• **Extrait du document**:
Bardo Thödol

Livre des morts tibétain
Image illustrative de l’article Bardo Thödol
Bardo. Vision des divinités sereines

Auteur Padmasambhava, Yeshe Tsogyal
Pays Drapeau du Tibet Tibet
Genre Terma (religion)
Titre Bardo Thödol
Date de parution VIIIe siècle
Éditeur Librairie d'Amérique et d'Orient Adrien maisonneuve
Lieu de parution Paris
Date de parution 1933 et 1979

Le Bardo Thödol, (tibétain : བར་དོ་ཐོས་གྲོལ, Wylie : bar do thos grol, « la libération par l'écoute dans les états intermédiaires »), publié en français sous le titre de Livre des morts tibétain, est un texte du bouddhisme tibétain[1] décrivant les états de conscience et les perceptions qui se succèdent pendant la période qui s’étend de la mort à la renaissance. L’étude de son vivant ou la récitation du principal chapitre par un lama lors de l’agonie ou après la mort est censée aider à la libération du cycle des réincarnations, ou du moins à obtenir une meilleure réincarnation.

Les thödols[modifier | modifier le code]

Page d’un livre des morts bönpo

Le nom de l’ouvrage, composé de bardo (état intermédiaire), de thö (entendre) et de dol (libérer), signifie libération par l’audition pendant les stades intermédiaires [entre la mort et la renaissance]. Entendre le texte récité, ou le connaître par cœur, peut aider le défunt à se libérer du samsara au moment de la mort. Le nom de thödol s’applique à différents textes dont la récitation aux morts a le pouvoir de libérer des renaissances. Il existe par exemple un livre des morts associé au Bonpo : La lampe qui illumine la libération par l’écoute pendant les bardos (wylie : sNyan brgyud bar do thos grol gsal sgron chen mo), qui ressemble au livre tibétain des morts et pourrait l'avoir précédé de deux siècles[2].

• **Consignes écrites**:
(1) D'après l'extrait sur le Bardo Thödol, quel sens a le terme « dol » ?
(2) Rédigez la suite de l'extrait sur le Bardo Thödol à partir de sa dernière phrase.
Les données constituent un matériau indépendant de l'extrait sur le Bardo Thödol.

• **Informations affichées**:
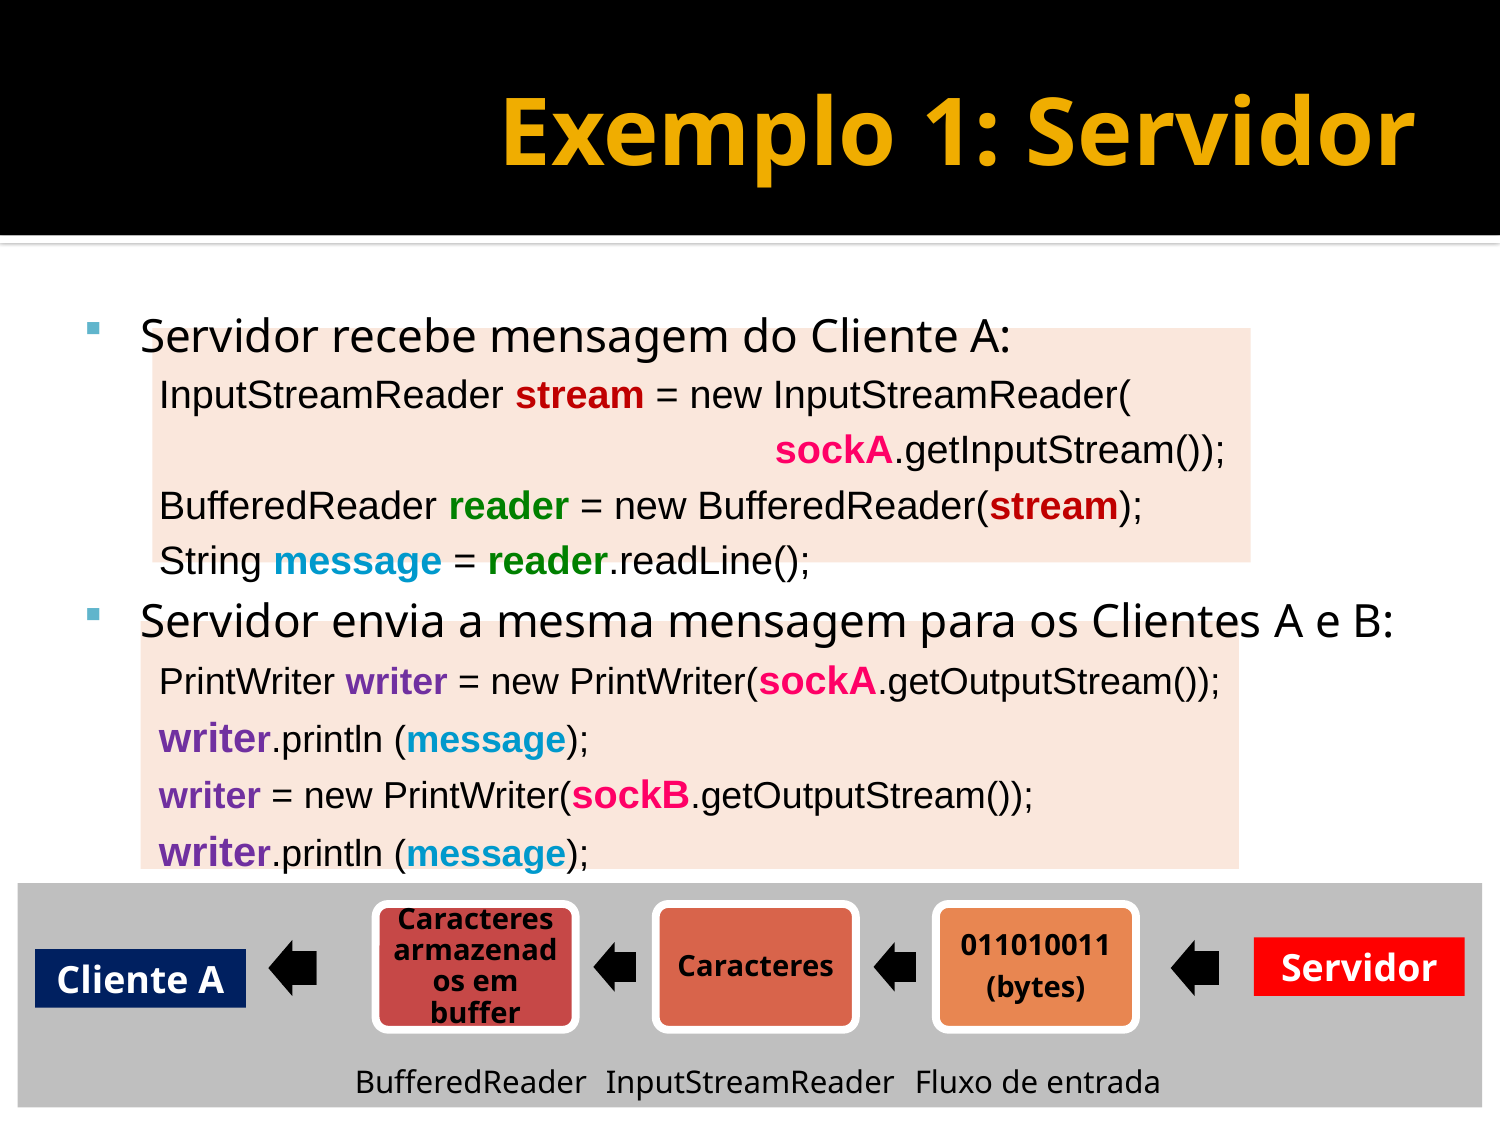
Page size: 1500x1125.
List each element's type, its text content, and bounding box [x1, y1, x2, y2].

• **Les réponses**:
(1) Il signifie « libérer ».

(2)
En 2005, une traduction plus complète est publiée en anglais[3],[4], laquelle est traduite en français en 2009[5],[6].

Origine[modifier | modifier le code]

Cet ouvrage est lié à l’école nyingmapa, dont la tradition voit dans certains textes sacrés d'auteurs prestigieux des redécouvertes par des Tertöns d’ouvrages cachés dénommés terma. Le Bardo Thödol est un terma attribué à Padmasambhava, fondateur de l'école, et redécouvert sur le mont Gampodar par le fils âgé de 15 ans de Maître Nyida Sangye, Karma Lingpa (~1350). L'ouvrage, composé par Padmasambhava, fut écrit par sa parèdre ou épouse Yeshe Tsogyal au VIIIe siècle[7]. Le mont Gampodar ou Gampo Dar se situe sur le territoire du monastère de Daklha Gampo.

Contenu[modifier | modifier le code]

Thangka tibétain représentant la Roue de l'existence karmique comportant les six royaumes de la cosmologie bouddhiste (Ladakh)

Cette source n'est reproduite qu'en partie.